Hungarian PM Viktor Orban declares election victory as vote count continues | CBC News

Hungary’s nationalist Prime Minister Viktor Orban declared victory in Sunday’s national elections, claiming a mandate for a fourth term as a still incomplete vote count showed a strong lead for his right-wing party.

In a 10-minute speech to Fidesz party officials and supporters at an election night event in Budapest, Orban addressed a crowd cheering “Viktor!” and declared it was a “huge victory” for his party.

“We won a victory so big that you can see it from the moon, and you can certainly see it from Brussels,” said Orban, who has often been condemned by the European Union for overseeing democratic backsliding and alleged corruption.

While votes were still being tallied, it appeared clear that the question was not whether Orban’s Fidesz party would take the election, but by how much.

With around 91 per cent of votes tallied, Orban’s Fidesz-led coalition had won 53 per cent, while a pro-European opposition coalition, United for Hungary, had just over 34 per cent, according to the National Election Office.

Ballots are counted in Budapest on Sunday after polling stations closed for the general election. (Anna Szilagyi/The Associated Press)

It appeared possible that Fidesz would win another constitutional majority, allowing it to continue making deep unilateral changes to the central European nation.

The contest had been expected to be the closest since Orban took power in 2010, thanks to Hungary’s six main opposition parties putting aside their ideological differences to form a united front against Fidesz. Voters were electing lawmakers to the country’s 199-seat parliament.

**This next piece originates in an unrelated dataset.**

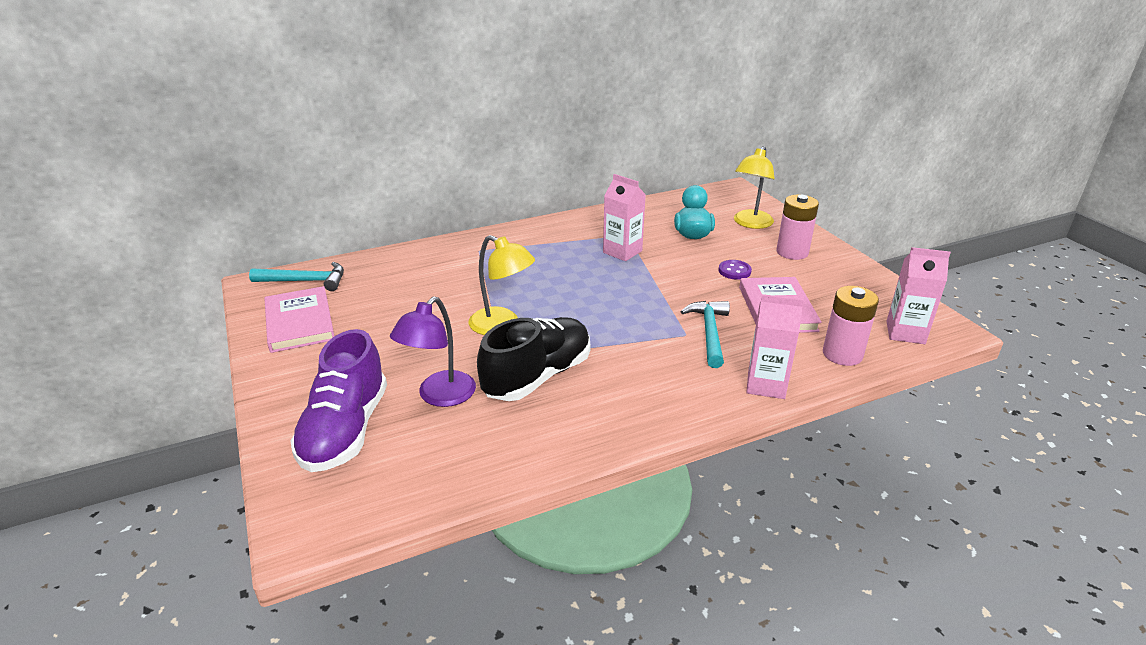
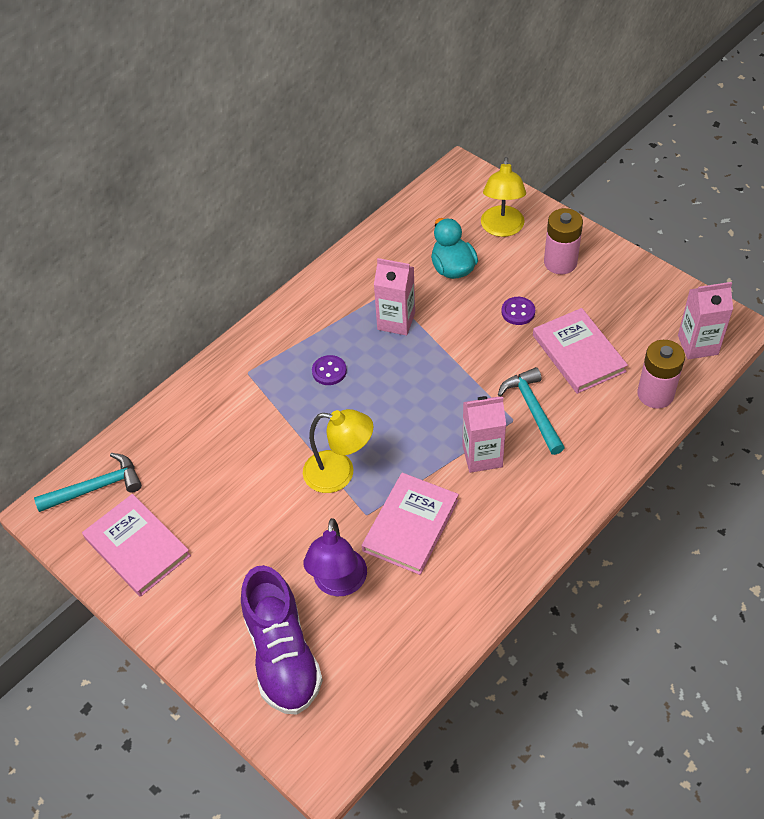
camera: 20 degrees left, 20 degrees up
black shoe [477,317,590,401] -> pink book [362,473,459,575]
pink carton [746,294,804,399] -> pink carton moved to [462,396,506,473]
none -> purple button [312,355,347,385]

Yet even in his home district, opposition leader Peter Marki-Zay trailed the longtime Fidesz incumbent Janos Lazar by more than 12 points, with more than 98 per cent of the votes counted there. It was a discouraging sign for the prime ministerial candidate who had promised to end to what he alleges is rampant government corruption, raise living standards by increasing funding to Hungary’s ailing health care and schools and mend frayed relations with the country’s Western partners.

In a surprise performance, radical right-wing party Our Homeland Movement appeared to have garnered more than six per cent of the vote, exceeding the five per cent threshold needed to gain seats in parliament.

People wait in a queue in front of a Budapest polling station during the parliamentary election on Sunday. (Bernadett Szabo/Reuters)

Opposition parties and international observers have noted structural impediments to defeating Orban, highlighting pervasive pro-government bias in the public media, the domination of commercial news outlets by Orban allies and a heavily gerrymandered electoral map.

Edit Zgut, a political scientist at the Polish Academy of Sciences in Warsaw, predicted that a clear victory for Orban would allow him to move further in an autocratic direction, sidelining dissidents and capturing new areas of the economy.

Ties to Russia

While Orban had earlier campaigned on divisive social and cultural issues, he dramatically shifted the tone of his campaign after Russia’s invasion of Ukraine in February, and has portrayed the election since then as a choice between peace and stability or war and chaos.

While the opposition called for Hungary to support its embattled neighbour and act in lockstep with its EU and NATO partners, Orban, a longtime ally of Russian President Vladimir Putin, has insisted that Hungary remain neutral and maintain its close economic ties with Moscow, including continuing to import Russian gas and oil on favourable terms.

At his final campaign rally Friday, Orban claimed that supplying Ukraine with weapons — something that Hungary, alone among Ukraine’s EU neighbours, has refused to do — would make the country a military target, and that sanctioning Russian energy imports would cripple Hungary’s own economy.

“This isn’t our war, we have to stay out of it,” Orban said.

Ukrainian President Volodymyr Zelensky on Saturday depicted the Hungarian leader as out of touch with the rest of Europe, which has united to condemn Putin, support sanctions against Russia and send aid including weapons to Ukraine.

“He is virtually the only one in Europe to openly support Mr. Putin,” Zelensky said.

While speaking to supporters on Sunday, Orban singled out Zelensky as part of the “overwhelming force” that he said his party had struggled against in the election — “the left at home, the international left all around, the Brussels bureaucrats, the Soros empire with all its money, the international mainstream media, and in the end, even the Ukrainian president.”

Prime Minister Viktor Orban claimed a mandate for a fourth consecutive term, in a speech in a Budapest on Sunday as election results were still being counted. (Bernadett Szabo/Reuters)

Orban — a fierce critic of immigration, LGBTQ rights and “EU bureaucrats” — has garnered the admiration of right-wing nationalists across Europe and North America. He has taken many of Hungary’s democratic institutions under his control and depicted himself as a defender of European Christianity against Muslim migrants, progressives and the “LGBTQ lobby.”

Along with the election to parliament, a referendum on LGBTQ issues was being held Sunday. The questions pertained to sex education programs in schools and the availability to children of information about sex reassignment.

The Organization For Security and Cooperation in Europe sent a full observation mission to Hungary to monitor Sunday’s election, only the second time it has done so in a European Union country.